Doveroso un ringraziamento sincero a Leone Conti, che sempre disponibilissimo e generoso ci ha regalato questa degustazione unica, svelando (forse anche a se stesso) le grandi potenzialità di invecchiamento di questo vitigno. I complimenti sono doverosi anche all’Osteria di Via Firenze, dove Filippo ci ha fatto sentire tutti graditi ospiti deliziandoci con ottimi piatti, specialmente le tagliatelle in entrambe le versioni che col croccante baccalà fritto, giocando su piatti nei quali era bello testare il migliore abbinamento con le varie annate davanti noi.

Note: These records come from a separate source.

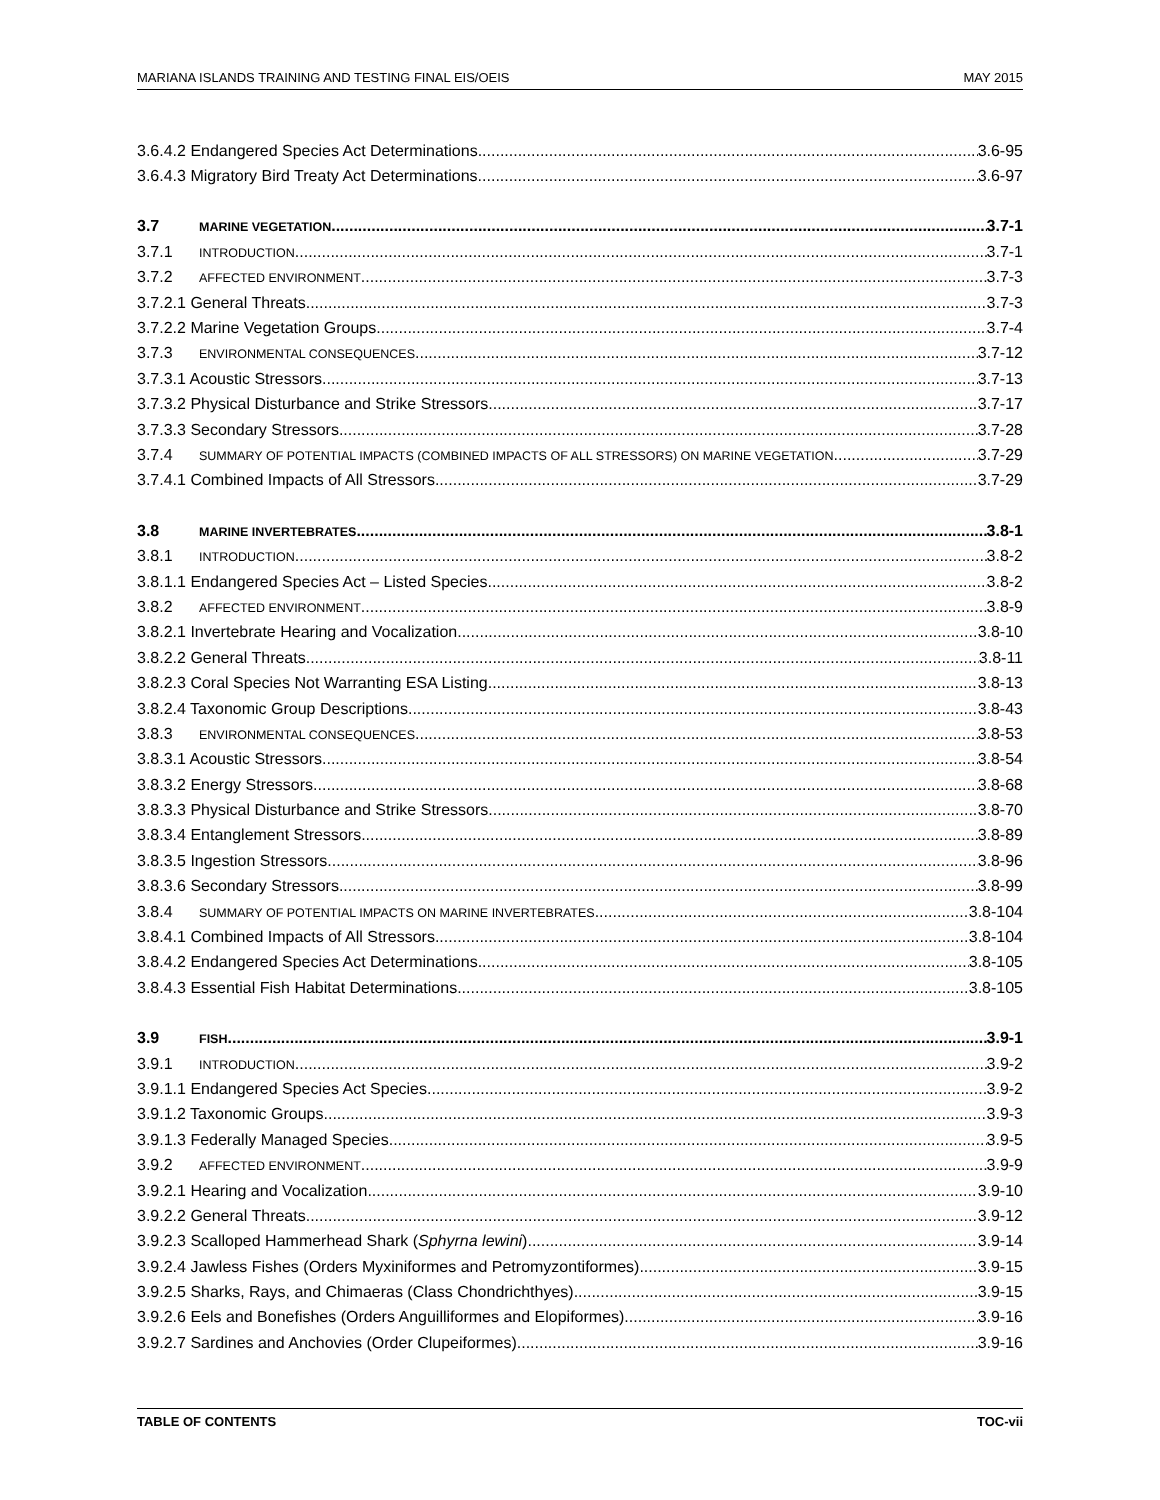MARIANA ISLANDS TRAINING AND TESTING FINAL EIS/OEIS MAY 2015
3.6.4.2 Endangered Species Act Determinations 3.6-95
3.6.4.3 Migratory Bird Treaty Act Determinations 3.6-97
3.7 MARINE VEGETATION 3.7-1
3.7.1 INTRODUCTION 3.7-1
3.7.2 AFFECTED ENVIRONMENT 3.7-3
3.7.2.1 General Threats 3.7-3
3.7.2.2 Marine Vegetation Groups 3.7-4
3.7.3 ENVIRONMENTAL CONSEQUENCES 3.7-12
3.7.3.1 Acoustic Stressors 3.7-13
3.7.3.2 Physical Disturbance and Strike Stressors 3.7-17
3.7.3.3 Secondary Stressors 3.7-28
3.7.4 SUMMARY OF POTENTIAL IMPACTS (COMBINED IMPACTS OF ALL STRESSORS) ON MARINE VEGETATION 3.7-29
3.7.4.1 Combined Impacts of All Stressors 3.7-29
3.8 MARINE INVERTEBRATES 3.8-1
3.8.1 INTRODUCTION 3.8-2
3.8.1.1 Endangered Species Act – Listed Species 3.8-2
3.8.2 AFFECTED ENVIRONMENT 3.8-9
3.8.2.1 Invertebrate Hearing and Vocalization 3.8-10
3.8.2.2 General Threats 3.8-11
3.8.2.3 Coral Species Not Warranting ESA Listing 3.8-13
3.8.2.4 Taxonomic Group Descriptions 3.8-43
3.8.3 ENVIRONMENTAL CONSEQUENCES 3.8-53
3.8.3.1 Acoustic Stressors 3.8-54
3.8.3.2 Energy Stressors 3.8-68
3.8.3.3 Physical Disturbance and Strike Stressors 3.8-70
3.8.3.4 Entanglement Stressors 3.8-89
3.8.3.5 Ingestion Stressors 3.8-96
3.8.3.6 Secondary Stressors 3.8-99
3.8.4 SUMMARY OF POTENTIAL IMPACTS ON MARINE INVERTEBRATES 3.8-104
3.8.4.1 Combined Impacts of All Stressors 3.8-104
3.8.4.2 Endangered Species Act Determinations 3.8-105
3.8.4.3 Essential Fish Habitat Determinations 3.8-105
3.9 FISH 3.9-1
3.9.1 INTRODUCTION 3.9-2
3.9.1.1 Endangered Species Act Species 3.9-2
3.9.1.2 Taxonomic Groups 3.9-3
3.9.1.3 Federally Managed Species 3.9-5
3.9.2 AFFECTED ENVIRONMENT 3.9-9
3.9.2.1 Hearing and Vocalization 3.9-10
3.9.2.2 General Threats 3.9-12
3.9.2.3 Scalloped Hammerhead Shark (Sphyrna lewini) 3.9-14
3.9.2.4 Jawless Fishes (Orders Myxiniformes and Petromyzontiformes) 3.9-15
3.9.2.5 Sharks, Rays, and Chimaeras (Class Chondrichthyes) 3.9-15
3.9.2.6 Eels and Bonefishes (Orders Anguilliformes and Elopiformes) 3.9-16
3.9.2.7 Sardines and Anchovies (Order Clupeiformes) 3.9-16
TABLE OF CONTENTS TOC-vii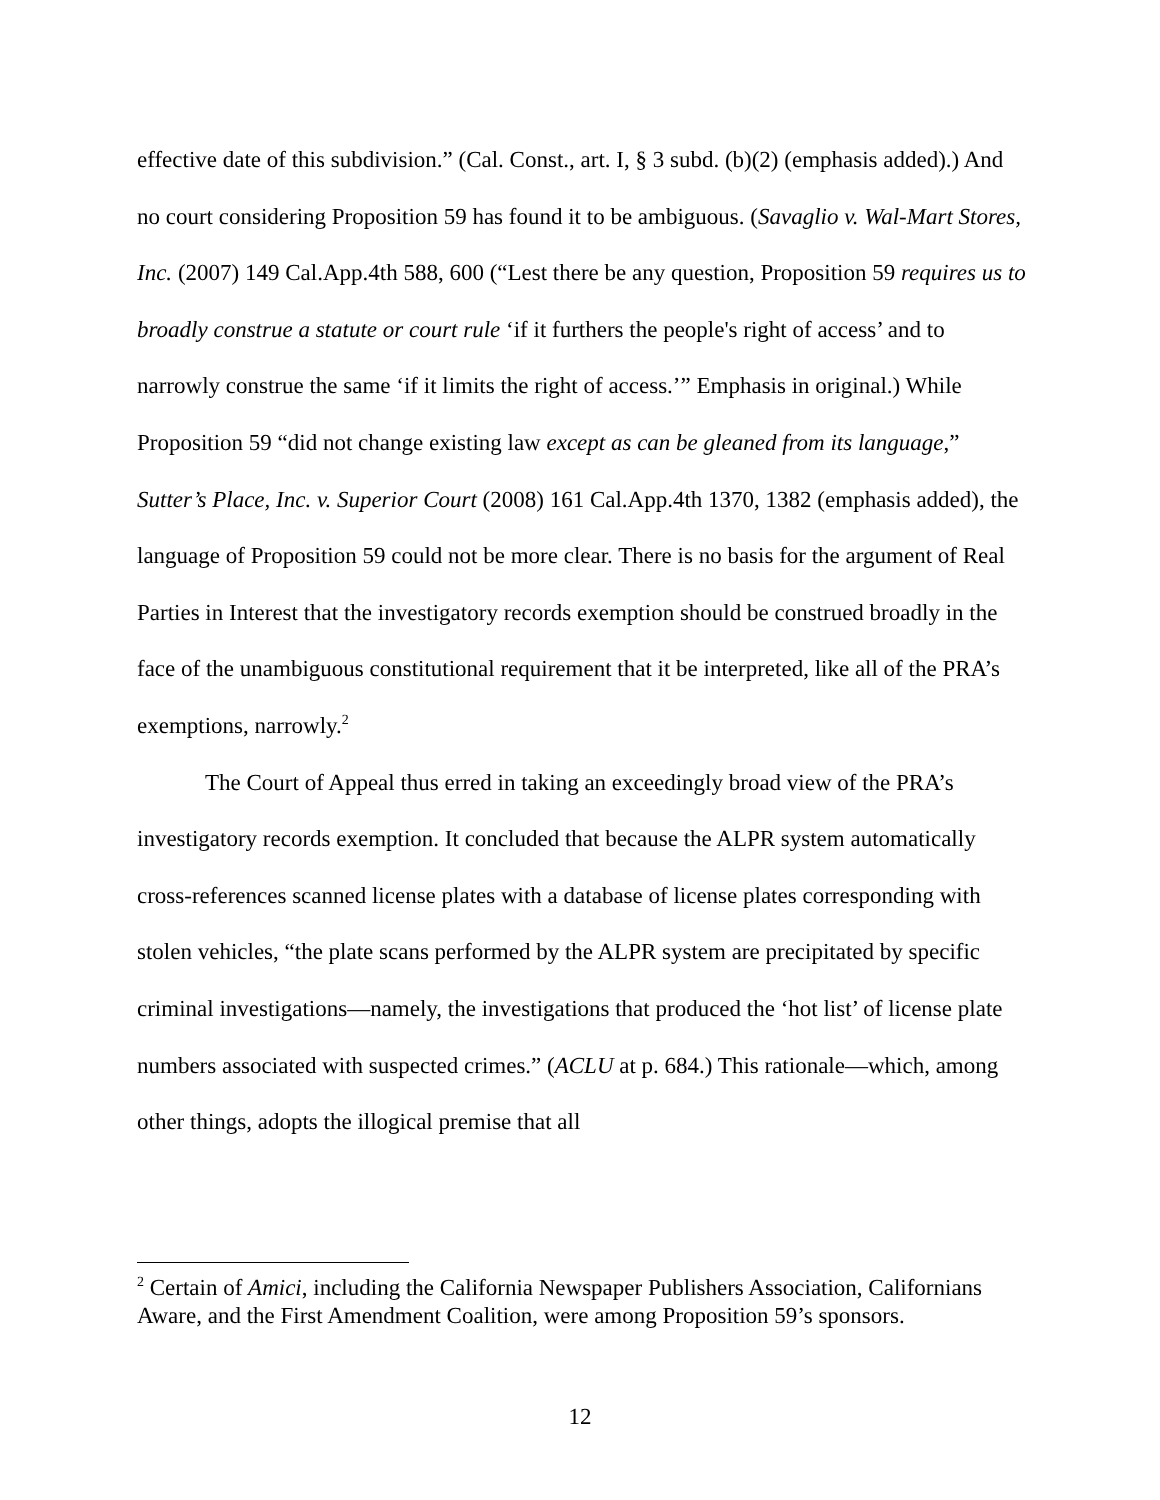effective date of this subdivision.” (Cal. Const., art. I, § 3 subd. (b)(2) (emphasis added).) And no court considering Proposition 59 has found it to be ambiguous. (Savaglio v. Wal-Mart Stores, Inc. (2007) 149 Cal.App.4th 588, 600 (“Lest there be any question, Proposition 59 requires us to broadly construe a statute or court rule ‘if it furthers the people's right of access’ and to narrowly construe the same ‘if it limits the right of access.’” Emphasis in original.) While Proposition 59 “did not change existing law except as can be gleaned from its language,” Sutter’s Place, Inc. v. Superior Court (2008) 161 Cal.App.4th 1370, 1382 (emphasis added), the language of Proposition 59 could not be more clear. There is no basis for the argument of Real Parties in Interest that the investigatory records exemption should be construed broadly in the face of the unambiguous constitutional requirement that it be interpreted, like all of the PRA’s exemptions, narrowly.<sup>2</sup>
The Court of Appeal thus erred in taking an exceedingly broad view of the PRA’s investigatory records exemption. It concluded that because the ALPR system automatically cross-references scanned license plates with a database of license plates corresponding with stolen vehicles, “the plate scans performed by the ALPR system are precipitated by specific criminal investigations—namely, the investigations that produced the ‘hot list’ of license plate numbers associated with suspected crimes.” (ACLU at p. 684.) This rationale—which, among other things, adopts the illogical premise that all
<sup>2</sup> Certain of Amici, including the California Newspaper Publishers Association, Californians Aware, and the First Amendment Coalition, were among Proposition 59’s sponsors.
12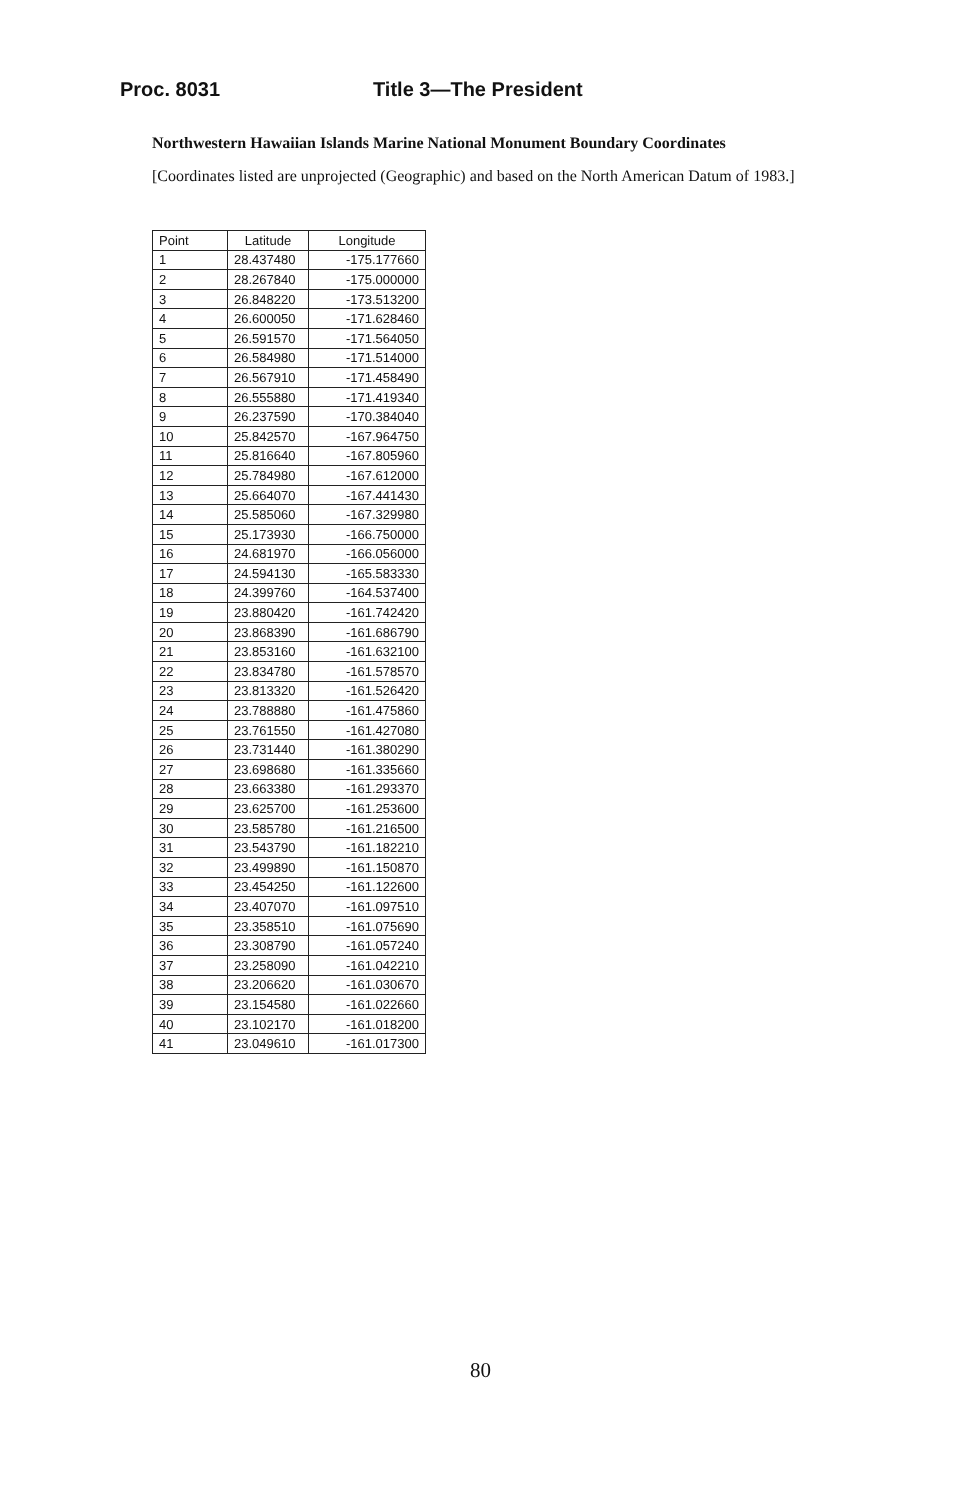Proc. 8031 Title 3—The President
Northwestern Hawaiian Islands Marine National Monument Boundary Coordinates
[Coordinates listed are unprojected (Geographic) and based on the North American Datum of 1983.]
| Point | Latitude | Longitude |
| --- | --- | --- |
| 1 | 28.437480 | -175.177660 |
| 2 | 28.267840 | -175.000000 |
| 3 | 26.848220 | -173.513200 |
| 4 | 26.600050 | -171.628460 |
| 5 | 26.591570 | -171.564050 |
| 6 | 26.584980 | -171.514000 |
| 7 | 26.567910 | -171.458490 |
| 8 | 26.555880 | -171.419340 |
| 9 | 26.237590 | -170.384040 |
| 10 | 25.842570 | -167.964750 |
| 11 | 25.816640 | -167.805960 |
| 12 | 25.784980 | -167.612000 |
| 13 | 25.664070 | -167.441430 |
| 14 | 25.585060 | -167.329980 |
| 15 | 25.173930 | -166.750000 |
| 16 | 24.681970 | -166.056000 |
| 17 | 24.594130 | -165.583330 |
| 18 | 24.399760 | -164.537400 |
| 19 | 23.880420 | -161.742420 |
| 20 | 23.868390 | -161.686790 |
| 21 | 23.853160 | -161.632100 |
| 22 | 23.834780 | -161.578570 |
| 23 | 23.813320 | -161.526420 |
| 24 | 23.788880 | -161.475860 |
| 25 | 23.761550 | -161.427080 |
| 26 | 23.731440 | -161.380290 |
| 27 | 23.698680 | -161.335660 |
| 28 | 23.663380 | -161.293370 |
| 29 | 23.625700 | -161.253600 |
| 30 | 23.585780 | -161.216500 |
| 31 | 23.543790 | -161.182210 |
| 32 | 23.499890 | -161.150870 |
| 33 | 23.454250 | -161.122600 |
| 34 | 23.407070 | -161.097510 |
| 35 | 23.358510 | -161.075690 |
| 36 | 23.308790 | -161.057240 |
| 37 | 23.258090 | -161.042210 |
| 38 | 23.206620 | -161.030670 |
| 39 | 23.154580 | -161.022660 |
| 40 | 23.102170 | -161.018200 |
| 41 | 23.049610 | -161.017300 |
80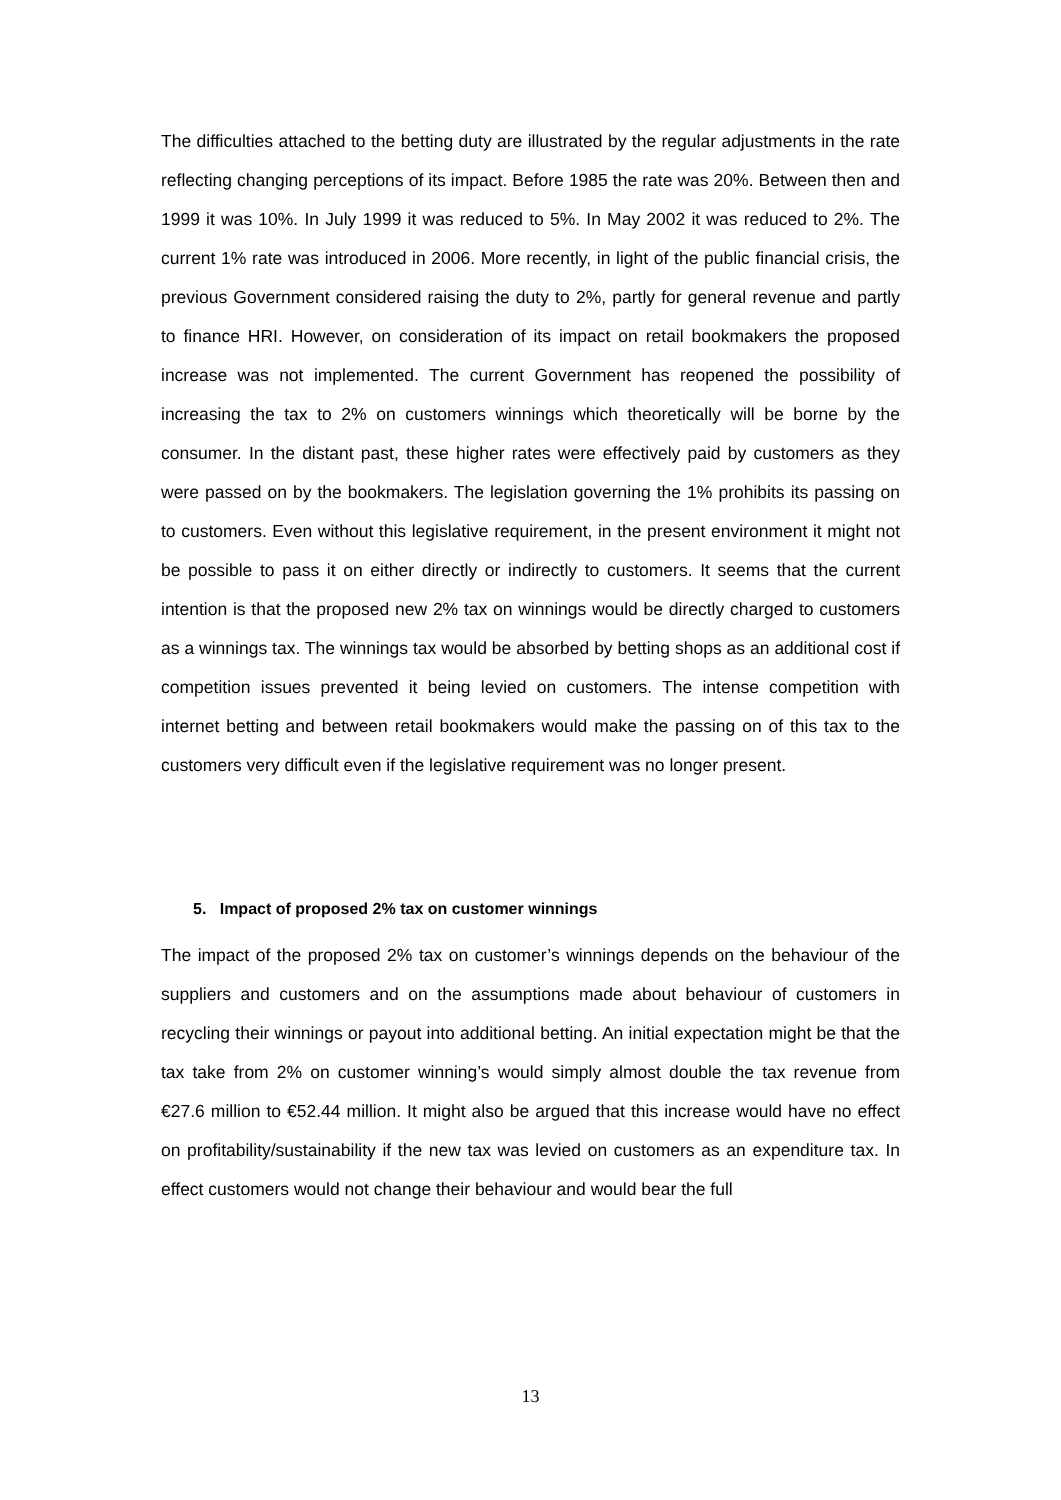The difficulties attached to the betting duty are illustrated by the regular adjustments in the rate reflecting changing perceptions of its impact. Before 1985 the rate was 20%. Between then and 1999 it was 10%. In July 1999 it was reduced to 5%. In May 2002 it was reduced to 2%. The current 1% rate was introduced in 2006. More recently, in light of the public financial crisis, the previous Government considered raising the duty to 2%, partly for general revenue and partly to finance HRI. However, on consideration of its impact on retail bookmakers the proposed increase was not implemented. The current Government has reopened the possibility of increasing the tax to 2% on customers winnings which theoretically will be borne by the consumer. In the distant past, these higher rates were effectively paid by customers as they were passed on by the bookmakers. The legislation governing the 1% prohibits its passing on to customers. Even without this legislative requirement, in the present environment it might not be possible to pass it on either directly or indirectly to customers. It seems that the current intention is that the proposed new 2% tax on winnings would be directly charged to customers as a winnings tax. The winnings tax would be absorbed by betting shops as an additional cost if competition issues prevented it being levied on customers. The intense competition with internet betting and between retail bookmakers would make the passing on of this tax to the customers very difficult even if the legislative requirement was no longer present.
5. Impact of proposed 2% tax on customer winnings
The impact of the proposed 2% tax on customer’s winnings depends on the behaviour of the suppliers and customers and on the assumptions made about behaviour of customers in recycling their winnings or payout into additional betting. An initial expectation might be that the tax take from 2% on customer winning’s would simply almost double the tax revenue from €27.6 million to €52.44 million. It might also be argued that this increase would have no effect on profitability/sustainability if the new tax was levied on customers as an expenditure tax. In effect customers would not change their behaviour and would bear the full
13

Nota finale: il pranzo si è chiuso con dolci di biscotteria e crostata, sui quali Conti ha offerto il suo Emozioni Lato R, originalissimo passito rosso da uve Centesimino con una particolare lavorazione: è un assemblaggio di due annate diverse, la prima vinificata in bianco, la seconda vinificata in rosso, ovviamente da uve stramature appassite, poi messe a riposare in botte scolma. Riempie il calice di un rubino vivace e intenso, con accenni granato, ben trasparente ma di massa consistente. Al naso intense e golose note di giuggiole, marmellata di mirtilli, scia balsamica di mirto, scorza di limone, nota di ciliege sotto spirito, pennellate di tabacco e cacao. All’assaggio conquista e non stanca, perfettamente sostenuto da una freschezza che lo rende lungo in un finale vibrante sui toni di frutti rossi e dolci conferme delle identificazioni olfattive. Dopo ottime albana, un passito rosso esemplare. Un gioiello con la crostata alla confettura di mirtilli. Ancora grazie Leone Conti.